Return the data verbatim, without pictures.

**** AVAILABLE DATA ****

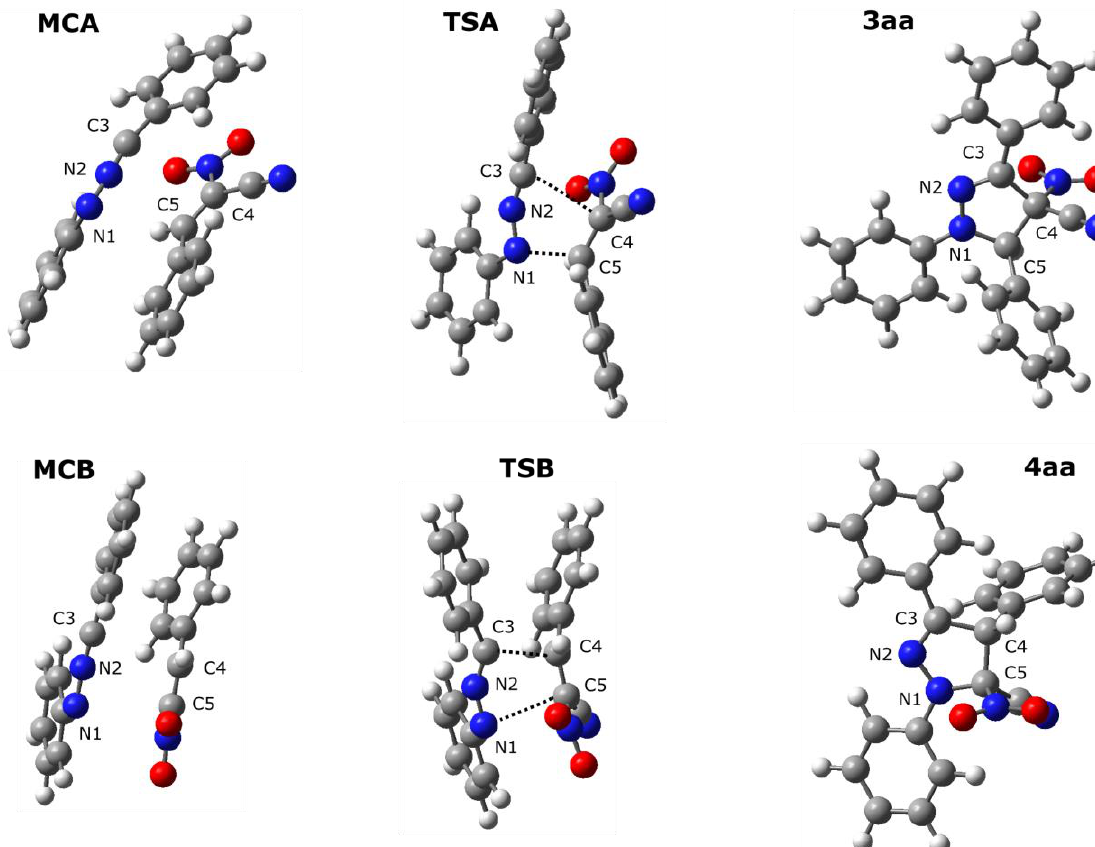
Figure 2. Enthalpy profile for the 32CA between diarylnitrylimine 1a and can 2a in toluene solution according to the DFT computational study. Table 4. Selected parameters for the key structures of the 32CAs of diarylnitrylimines 1a – e and ACNs 2a – c , in toluene, obtained from DFT calculations.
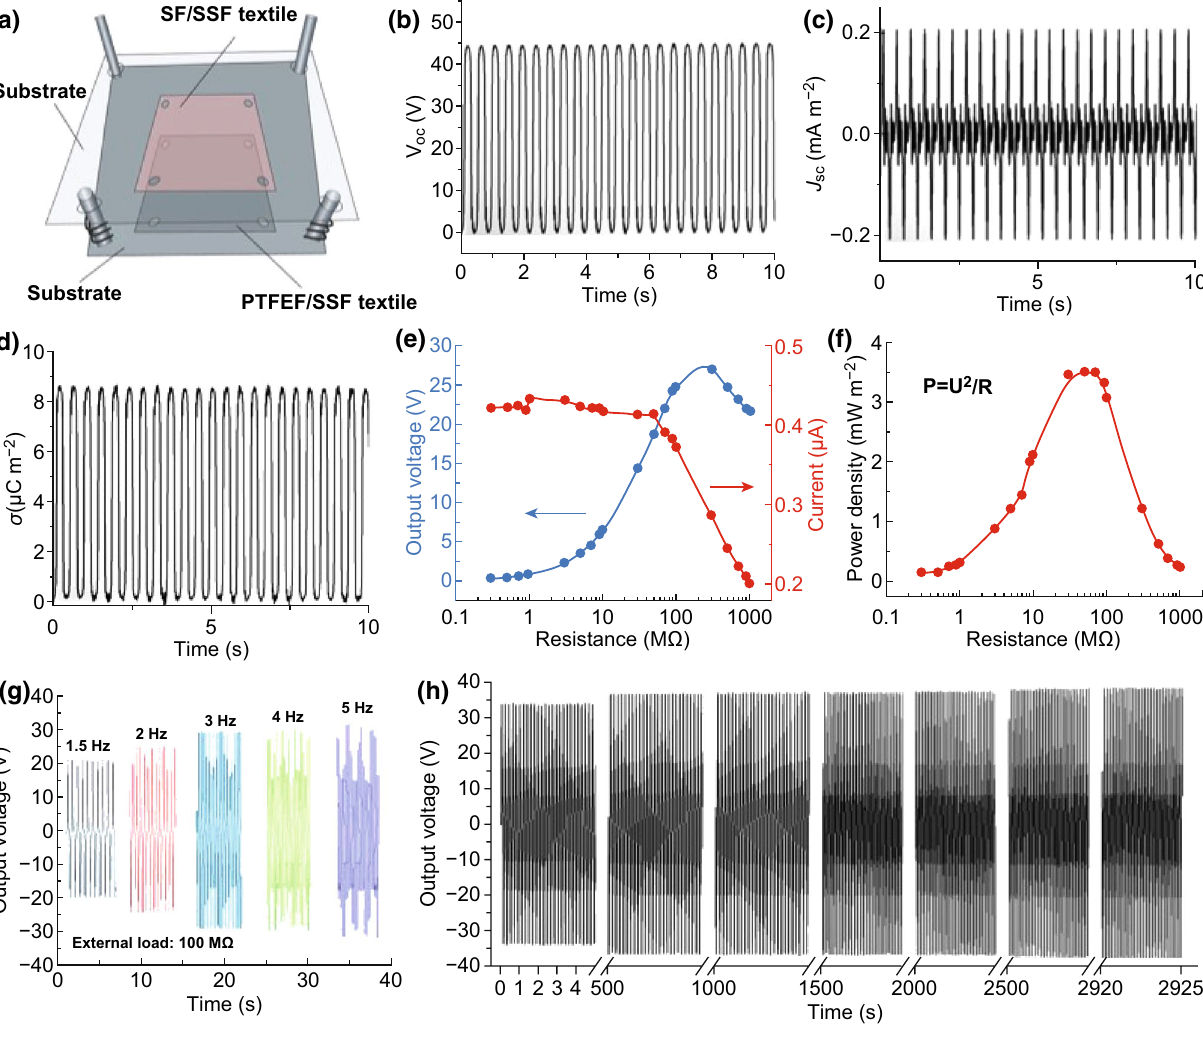
Fig. 7 EHT and its electrical output characterization: a Schematic illustration of self-powered EHTs. b – d The open-circuit voltage ( V oc ), short- circuit current density ( J sc ), and transferred charge density ( σ ) of EHT under an operation frequency of 2 Hz, respectively. e Dependence of cur- rent and voltage output of EHTs on the external loading resistance. f Dependence of power densities of EHT on the external load resistance. g Measured output voltage of EHTs on the external loading of 100 MΩ at different work frequencies. h Stability and reliability of SF/PTFEF EHT measurements, where the voltage was recorded for 14,000 cycles on the external loading of 100 MΩ and work frequency of 5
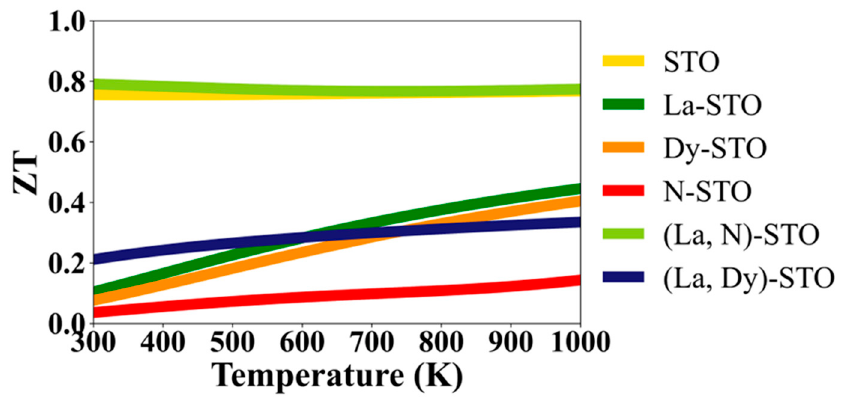
Figure 8. Dimensionless figure of merit of STO and doped STO.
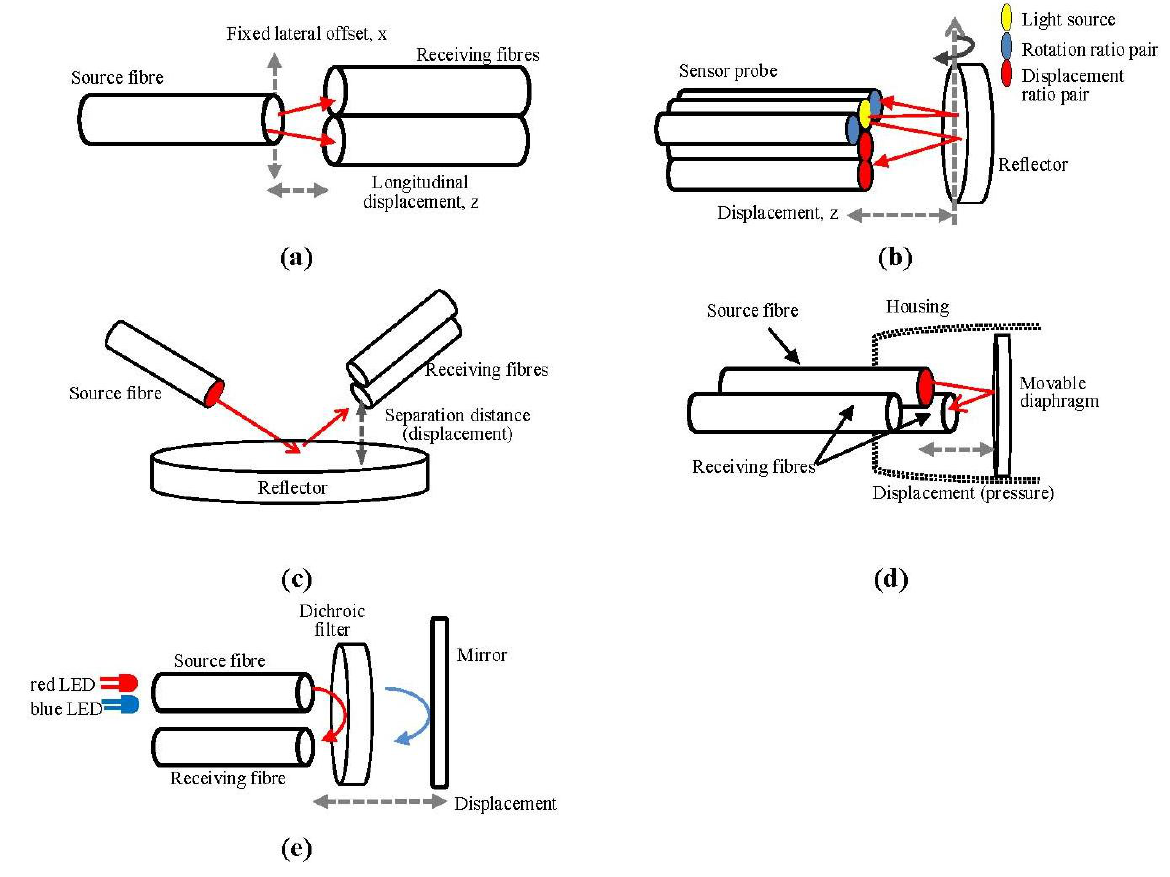
Figure 1. ( a ) Twin receiving fibres–transmission mode; ( b ) 2D-reflective sensing probe; ( c ) Twin receiving fibres–reflective mode; ( d ) Twin reflective fibres; ( e ) Dual wavelength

****

#### ANSWER BOX
Figure 2. Enthalpy profile for the 32CA between diarylnitrylimine 1a and can 2a in toluene solution according to the DFT computational study. Table 4. Selected parameters for the key structures of the 32CAs of diarylnitrylimines 1a – e and ACNs 2a – c , in toluene, obtained from DFT calculations.
Fig. 7 EHT and its electrical output characterization: a Schematic illustration of self-powered EHTs. b – d The open-circuit voltage ( V oc ), short- circuit current density ( J sc ), and transferred charge density ( σ ) of EHT under an operation frequency of 2 Hz, respectively. e Dependence of cur- rent and voltage output of EHTs on the external loading resistance. f Dependence of power densities of EHT on the external load resistance. g Measured output voltage of EHTs on the external loading of 100 MΩ at different work frequencies. h Stability and reliability of SF/PTFEF EHT measurements, where the voltage was recorded for 14,000 cycles on the external loading of 100 MΩ and work frequency of 5
Figure 8. Dimensionless figure of merit of STO and doped STO.
Figure 1. ( a ) Twin receiving fibres–transmission mode; ( b ) 2D-reflective sensing probe; ( c ) Twin receiving fibres–reflective mode; ( d ) Twin reflective fibres; ( e ) Dual wavelength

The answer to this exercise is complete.